Malware details
- Type: Computer worm, Trojan horse
- Origin: August 2003
- Author: Ruslan Ibragimov (unconfirmed)

Technical details
- Platform: Microsoft Windows

= Sobig =

Self-replicating malware program

The Sobig Worm was a computer worm that infected millions of Internet-connected Microsoft Windows computers in August 2003.

Although there were indications that tests of the worm were carried out as early as August 2002, Sobig.A was first found in the wild in January 2003. Sobig.B was released on May 18, 2003. It was first called Palyh, but was later renamed to Sobig.B after anti-virus experts discovered it was a new generation of Sobig. Sobig.C was released on May 31, and fixed the timing bug in Sobig.B. Sobig.D came a couple of weeks later, followed by Sobig.E on June 25. On August 19, Sobig.F became known and set a record in sheer volume of e-mails.

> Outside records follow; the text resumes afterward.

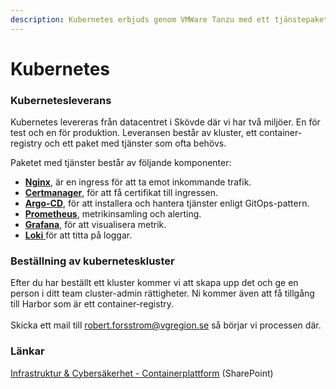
 ```yaml
---
description: Kubernetes erbjuds genom VMWare Tanzu med ett tjänstepaket.
---
```


# Kubernetes

### Kubernetesleverans <a href="#kubernetesleverans" id="kubernetesleverans"></a>

Kubernetes levereras från datacentret i Skövde där vi har två miljöer. En för test och en för produktion. Leveransen består av kluster, ett container-registry och ett paket med tjänster som ofta behövs.&#x20;

Paketet med tjänster består av följande komponenter:

* [**Nginx**](https://www.nginx.com/), är en ingress för att ta emot inkommande trafik.
* [**Certmanager**](https://cert-manager.io/), för att få certifikat till ingressen.&#x20;
* [**Argo-CD**](https://argo-cd.readthedocs.io/en/stable/), för att installera och hantera tjänster enligt GitOps-pattern.
* [**Prometheus**](https://prometheus.io/), metrikinsamling och alerting.
* [**Grafana**](https://grafana.com/), för att visualisera metrik.
* [**Loki** ](https://github.com/grafana/loki)för att titta på loggar.

### **Beställning av kuberneteskluster**

Efter du har beställt ett kluster kommer vi att skapa upp det och ge en person i ditt team cluster-admin rättigheter. Ni kommer även att få tillgång till Harbor som är ett container-registry.\
\
Skicka ett mail till [robert.forsstrom@vgregion.se](mailto:robert.forsstrom@vgregion.se) så börjar vi processen där.

### Länkar

[Infrastruktur & Cybersäkerhet - Containerplattform](https://vgregion.sharepoint.com/sites/IOC/SitePages/DP-containerplatform.aspx) (SharePoint)
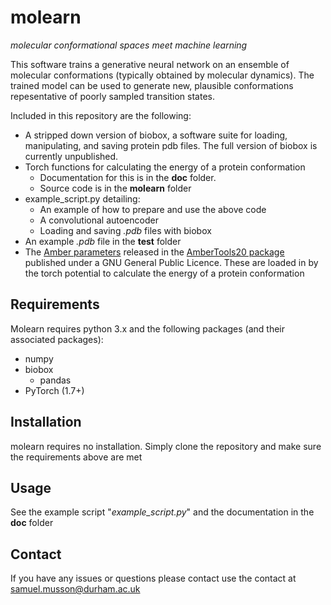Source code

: # molearn

*molecular conformational spaces meet machine learning*

This software trains a generative neural network on an ensemble of molecular conformations (typically obtained by molecular dynamics).
The trained model can be used to generate new, plausible conformations repesentative of poorly sampled transition states.

Included in this repository are the following:
* A stripped down version of biobox, a software suite for loading, manipulating, and saving protein pdb files. The full version of biobox is currently unpublished. 
* Torch functions for calculating the energy of a protein conformation
  * Documentation for this is in the **doc** folder.
  * Source code is in the **molearn** folder
* example_script.py detailing:
  * An example of how to prepare and use the above code
  * A convolutional autoencoder
  * Loading and saving *.pdb* files with biobox
* An example *.pdb* file in the **test** folder
* The [Amber parameters](https://ambermd.org/AmberModels.php) released in the [AmberTools20 package](https://ambermd.org/AmberTools.php) published under a GNU General Public Licence. These are loaded in by the torch potential to calculate the energy of a protein conformation

## Requirements ##

Molearn requires python 3.x and the following packages (and their associated packages):
* numpy
* biobox
  * pandas
* PyTorch (1.7+)

## Installation ##

molearn requires no installation. Simply clone the repository and make sure the requirements above are met

## Usage ##
See the example script "*example_script.py*" and the documentation in the **doc** folder


## Contact ##

If you have any issues or questions please contact use the contact at samuel.musson@durham.ac.uk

The worm was most widespread in its "Sobig.F" variant.

As of 2018, Sobig is the second fastest computer worm to have ever entered the wild, being surpassed only by Mydoom.

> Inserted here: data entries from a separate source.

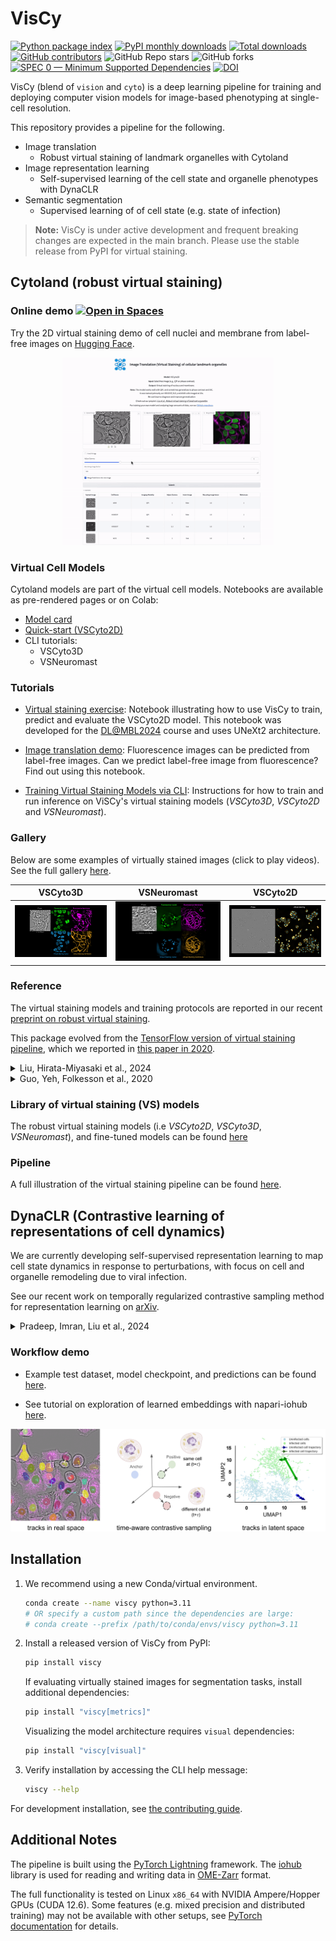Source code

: # VisCy

[![Python package index](https://img.shields.io/pypi/v/viscy.svg)](https://pypi.org/project/viscy)
[![PyPI monthly downloads](https://img.shields.io/pypi/dm/viscy.svg)](https://pypistats.org/packages/viscy)
[![Total downloads](https://pepy.tech/badge/viscy)](https://pepy.tech/project/viscy)
[![GitHub contributors](https://img.shields.io/github/contributors-anon/mehta-lab/VisCy)](https://github.com/mehta-lab/VisCy/graphs/contributors)
![GitHub Repo stars](https://img.shields.io/github/stars/mehta-lab/VisCy)
![GitHub forks](https://img.shields.io/github/forks/mehta-lab/VisCy)
[![SPEC 0 — Minimum Supported Dependencies](https://img.shields.io/badge/SPEC-0-green?labelColor=%23004811&color=%235CA038)](https://scientific-python.org/specs/spec-0000/)
[![DOI](https://zenodo.org/badge/DOI/10.5281/zenodo.15022186.svg)](https://doi.org/10.5281/zenodo.15022186)

VisCy (blend of `vision` and `cyto`) is a deep learning pipeline for training and deploying computer vision models for image-based phenotyping at single-cell resolution.

This repository provides a pipeline for the following.

- Image translation
  - Robust virtual staining of landmark organelles with Cytoland
- Image representation learning
  - Self-supervised learning of the cell state and organelle phenotypes with DynaCLR
- Semantic segmentation
  - Supervised learning of of cell state (e.g. state of infection)

> **Note:**
VisCy is under active development and frequent breaking changes are expected in the main branch.
Please use the stable release from PyPI for virtual staining.

## Cytoland (robust virtual staining)

### Online demo [![Open in Spaces](https://huggingface.co/datasets/huggingface/badges/resolve/main/open-in-hf-spaces-sm-dark.svg)](https://huggingface.co/spaces/compmicro-czb/VirtualStaining)

Try the 2D virtual staining demo of cell nuclei and membrane from label-free images on
[Hugging Face](https://huggingface.co/spaces/compmicro-czb/VirtualStaining).

<p align="center">
<a href="https://compmicro-czb-virtualstaining.hf.space" target="_blank" rel="noopener noreferrer">
<img src="https://github.com/mehta-lab/VisCy/blob/7d3bed92e91fb44611a45be5350320d65ffcc111/docs/figures/vs_hf_demo.gif?raw=true" alt="Virtual Staining App Demo" height="300px" />
</a>
</p>

### Virtual Cell Models

Cytoland models are part of the virtual cell models.
Notebooks are available as pre-rendered pages or on Colab:

- [Model card](https://virtualcellmodels.cziscience.com/model/01961244-1970-7851-a4b9-fdbfa2fba9b2)
- [Quick-start (VSCyto2D)](https://virtualcellmodels.cziscience.com/quickstart/cytoland-quickstart)
- CLI tutorials:
  - VSCyto3D
  - VSNeuromast

### Tutorials

- [Virtual staining exercise](https://github.com/mehta-lab/VisCy/blob/main/examples/virtual_staining/dlmbl_exercise/solution.ipynb):
Notebook illustrating how to use VisCy to train, predict and evaluate the VSCyto2D model. This notebook was developed for the [DL@MBL2024](https://github.com/dlmbl/DL-MBL-2024) course and uses UNeXt2 architecture.

- [Image translation demo](https://github.com/mehta-lab/VisCy/blob/main/examples/virtual_staining/img2img_translation/solution.ipynb): Fluorescence images can be predicted from label-free images. Can we predict label-free image from fluorescence? Find out using this notebook.

- [Training Virtual Staining Models via CLI](https://github.com/mehta-lab/VisCy/wiki/virtual-staining-instructions):
Instructions for how to train and run inference on ViSCy's virtual staining models (*VSCyto3D*, *VSCyto2D* and *VSNeuromast*).

### Gallery

Below are some examples of virtually stained images (click to play videos).
See the full gallery [here](https://github.com/mehta-lab/VisCy/wiki/Gallery).

| VSCyto3D | VSNeuromast | VSCyto2D |
|:---:|:---:|:---:|
| [![HEK293T](https://github.com/mehta-lab/VisCy/blob/dde3e27482e58a30f7c202e56d89378031180c75/docs/figures/svideo_1.png?raw=true)](https://github.com/mehta-lab/VisCy/assets/67518483/d53a81eb-eb37-44f3-b522-8bd7bddc7755) | [![Neuromast](https://github.com/mehta-lab/VisCy/blob/dde3e27482e58a30f7c202e56d89378031180c75/docs/figures/svideo_3.png?raw=true)](https://github.com/mehta-lab/VisCy/assets/67518483/4cef8333-895c-486c-b260-167debb7fd64) | [![A549](https://github.com/mehta-lab/VisCy/blob/dde3e27482e58a30f7c202e56d89378031180c75/docs/figures/svideo_5.png?raw=true)](https://github.com/mehta-lab/VisCy/assets/67518483/287737dd-6b74-4ce3-8ee5-25fbf8be0018) |

### Reference

The virtual staining models and training protocols are reported in our recent [preprint on robust virtual staining](https://www.biorxiv.org/content/10.1101/2024.05.31.596901).

This package evolved from the [TensorFlow version of virtual staining pipeline](https://github.com/mehta-lab/microDL), which we reported in [this paper in 2020](https://elifesciences.org/articles/55502).

<details>
  <summary>Liu, Hirata-Miyasaki et al., 2024</summary>

  <pre><code>
  @article {Liu2024.05.31.596901,
          author = {Liu, Ziwen and Hirata-Miyasaki, Eduardo and Pradeep, Soorya and Rahm, Johanna and Foley, Christian and Chandler, Talon and Ivanov, Ivan and Woosley, Hunter and Lao, Tiger and Balasubramanian, Akilandeswari and Liu, Chad and Leonetti, Manu and Arias, Carolina and Jacobo, Adrian and Mehta, Shalin B.},
          title = {Robust virtual staining of landmark organelles},
          elocation-id = {2024.05.31.596901},
          year = {2024},
          doi = {10.1101/2024.05.31.596901},
          publisher = {Cold Spring Harbor Laboratory},
          URL = {https://www.biorxiv.org/content/early/2024/06/03/2024.05.31.596901},
          eprint = {https://www.biorxiv.org/content/early/2024/06/03/2024.05.31.596901.full.pdf},
          journal = {bioRxiv}
      }
</code></pre>
</details>

<details>
 <summary>Guo, Yeh, Folkesson et al., 2020</summary>

  <pre><code>
  @article {10.7554/eLife.55502,
      article_type = {journal},
      title = {Revealing architectural order with quantitative label-free imaging and deep learning},
      author = {Guo, Syuan-Ming and Yeh, Li-Hao and Folkesson, Jenny and Ivanov, Ivan E and Krishnan, Anitha P and Keefe, Matthew G and Hashemi, Ezzat and Shin, David and Chhun, Bryant B and Cho, Nathan H and Leonetti, Manuel D and Han, May H and Nowakowski, Tomasz J and Mehta, Shalin B},
      editor = {Forstmann, Birte and Malhotra, Vivek and Van Valen, David},
      volume = 9,
      year = 2020,
      month = {jul},
      pub_date = {2020-07-27},
      pages = {e55502},
      citation = {eLife 2020;9:e55502},
      doi = {10.7554/eLife.55502},
      url = {https://doi.org/10.7554/eLife.55502},
      keywords = {label-free imaging, inverse algorithms, deep learning, human tissue, polarization, phase},
      journal = {eLife},
      issn = {2050-084X},
      publisher = {eLife Sciences Publications, Ltd},
      }
    </code></pre>
  </details>

### Library of virtual staining (VS) models

The robust virtual staining models (i.e *VSCyto2D*, *VSCyto3D*, *VSNeuromast*), and fine-tuned models can be found [here](https://github.com/mehta-lab/VisCy/wiki/Library-of-virtual-staining-(VS)-Models)

### Pipeline

A full illustration of the virtual staining pipeline can be found [here](https://github.com/mehta-lab/VisCy/blob/dde3e27482e58a30f7c202e56d89378031180c75/docs/virtual_staining.md).

## DynaCLR (Contrastive learning of representations of cell dynamics)

We are currently developing self-supervised representation learning to map cell state dynamics in response to perturbations,
with focus on cell and organelle remodeling due to viral infection.

See our recent work on temporally regularized contrastive sampling method
for representation learning on [arXiv](https://arxiv.org/abs/2410.11281).

<details>
 <summary> Pradeep, Imran, Liu et al., 2024 </summary>

  <pre><code>
@misc{pradeep_contrastive_2024,
      title={Contrastive learning of cell state dynamics in response to perturbations},
      author={Soorya Pradeep and Alishba Imran and Ziwen Liu and Taylla Milena Theodoro and Eduardo Hirata-Miyasaki and Ivan Ivanov and Madhura Bhave and Sudip Khadka and Hunter Woosley and Carolina Arias and Shalin B. Mehta},
      year={2024},
      eprint={2410.11281},
      archivePrefix={arXiv},
      primaryClass={cs.CV},
      url={https://arxiv.org/abs/2410.11281},
}
    </code></pre>
  </details>

### Workflow demo

- Example test dataset, model checkpoint, and predictions can be found
[here](https://public.czbiohub.org/comp.micro/viscy/DynaCLR_demo/).

- See tutorial on exploration of learned embeddings with napari-iohub
[here](https://github.com/czbiohub-sf/napari-iohub/wiki/View-tracked-cells-and-their-associated-predictions/).

![DynaCLR schematic](https://github.com/mehta-lab/VisCy/blob/9eaab7eca50d684d8a473ad9da089aeab0e8f6a0/docs/figures/dynaCLR_schematic.png?raw=true)

## Installation

1. We recommend using a new Conda/virtual environment.

    ```sh
    conda create --name viscy python=3.11
    # OR specify a custom path since the dependencies are large:
    # conda create --prefix /path/to/conda/envs/viscy python=3.11
    ```

2. Install a released version of VisCy from PyPI:

    ```sh
    pip install viscy
    ```

    If evaluating virtually stained images for segmentation tasks,
    install additional dependencies:

    ```sh
    pip install "viscy[metrics]"
    ```

    Visualizing the model architecture requires `visual` dependencies:

    ```sh
    pip install "viscy[visual]"
    ```

3. Verify installation by accessing the CLI help message:

    ```sh
    viscy --help
    ```

For development installation, see [the contributing guide](https://github.com/mehta-lab/VisCy/blob/main/CONTRIBUTING.md).

## Additional Notes

The pipeline is built using the [PyTorch Lightning](https://www.pytorchlightning.ai/index.html) framework.
The [iohub](https://github.com/czbiohub-sf/iohub) library is used
for reading and writing data in [OME-Zarr](https://www.nature.com/articles/s41592-021-01326-w) format.

The full functionality is tested on Linux `x86_64` with NVIDIA Ampere/Hopper GPUs (CUDA 12.6).
Some features (e.g. mixed precision and distributed training) may not be available with other setups,
see [PyTorch documentation](https://pytorch.org) for details.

Sobig was not only a computer worm in the sense that it replicates by itself, but also a Trojan horse in that it masquerades as something other than malware. The Sobig.F worm would appear as an electronic mail with one of the following subjects:

- Re: Approved
- Re: Details
- Re: Re: My details
- Re: Thank you!
- Re: That movie
- Re: Wicked screensaver
- Re: Your application
- Thank you!
- Your details

It would contain the text: "See the attached file for details" or "Please see the attached file for details", as well as an attachment as one of the following names:

- application.bin
- details.bin
- document_9446.bin
- document_all.bin
- movie0045.bin
- thank_you.bin
- your_details.bin
- your_document.bin
- wicked_scr.scr

==Technical details==

The Sobig viruses infected a host computer by way of the above-mentioned attachment. When this is started, they will replicate by using their own SMTP agent engine. E-mail addresses that will be targeted by the virus are gathered from files on the host computer. The file extensions that will be searched for e-mail addresses are:

- .dbx
- .eml
- .hlp
- .htm
- .html
- .mht
- .wab
- .txt

The Sobig.F variant was programmed to contact 20 IP addresses on UDP port 8998 on August 26, 2003 to install some program or update itself. It is unclear what this program was, but earlier versions of the virus had installed the WinGate proxy server software—a legitimate product—in a configuration allowing it to be used as a backdoor for spammers to distribute unsolicited e-mail.

The Sobig worm was written using the Microsoft Visual C++ compiler, and subsequently compressed using a data compression program called tElock.

The Sobig.F worm deactivated itself on September 10, 2003. On November 5 the same year, Microsoft announced that they will pay $250,000 for information leading to the arrest of the creator of the Sobig worm. Ruslan Ibragimov is attributed to be the original creator of the worm. However, this is not confirmed.